| INSTRUCTIONS TO FOLLOW |
Rename "series" to "group" everywhere in the data below, changing nothing else, and give the data back without the pictures.

╭─ MATERIAL SUPPLIED

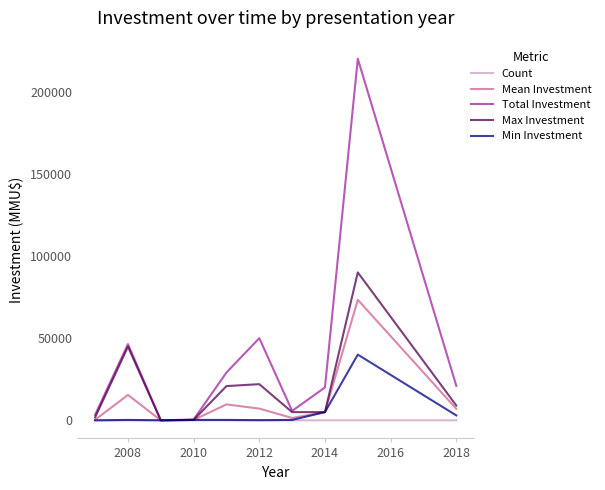

Which series has the largest total across all categories?

Total Investment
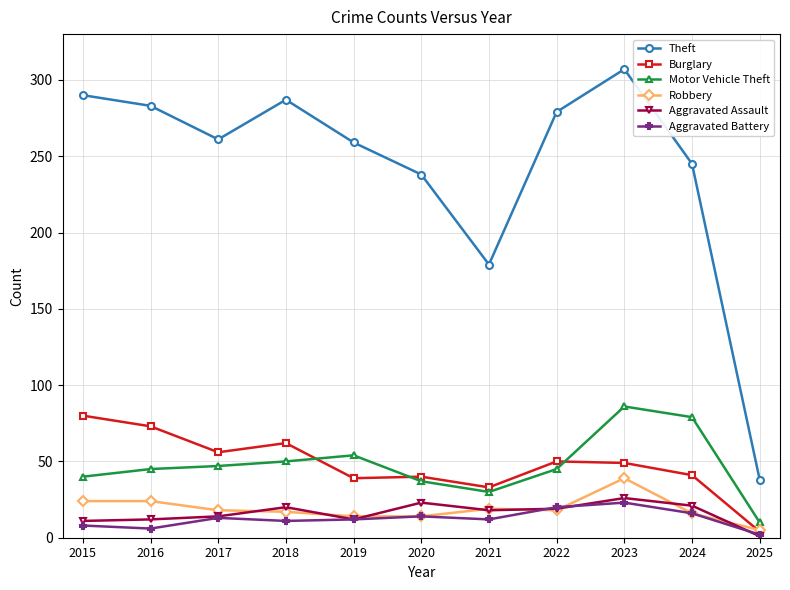

List the series in order of their peak value, lowest first.

Aggravated Battery, Aggravated Assault, Robbery, Burglary, Motor Vehicle Theft, Theft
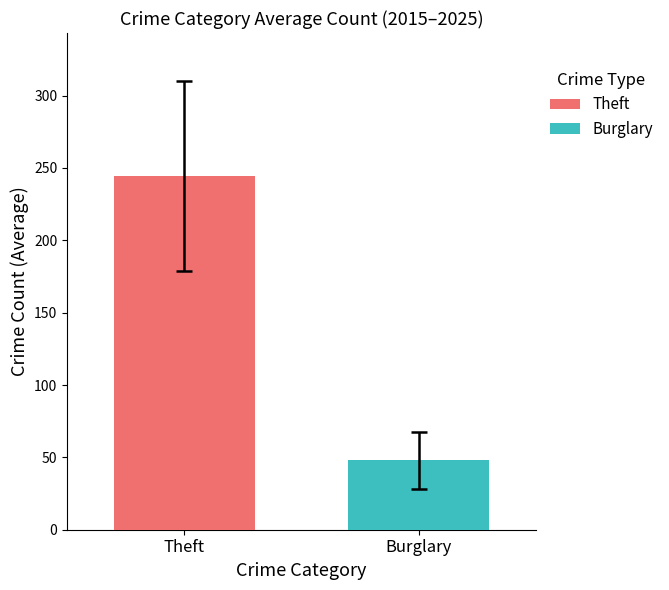

Which series has the widest spread of values?

Theft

╰─

| RESULT OF THIS TASK |
Which group has the largest total across all categories?

Total Investment

List the group in order of their peak value, lowest first.

Aggravated Battery, Aggravated Assault, Robbery, Burglary, Motor Vehicle Theft, Theft

Which group has the widest spread of values?

Theft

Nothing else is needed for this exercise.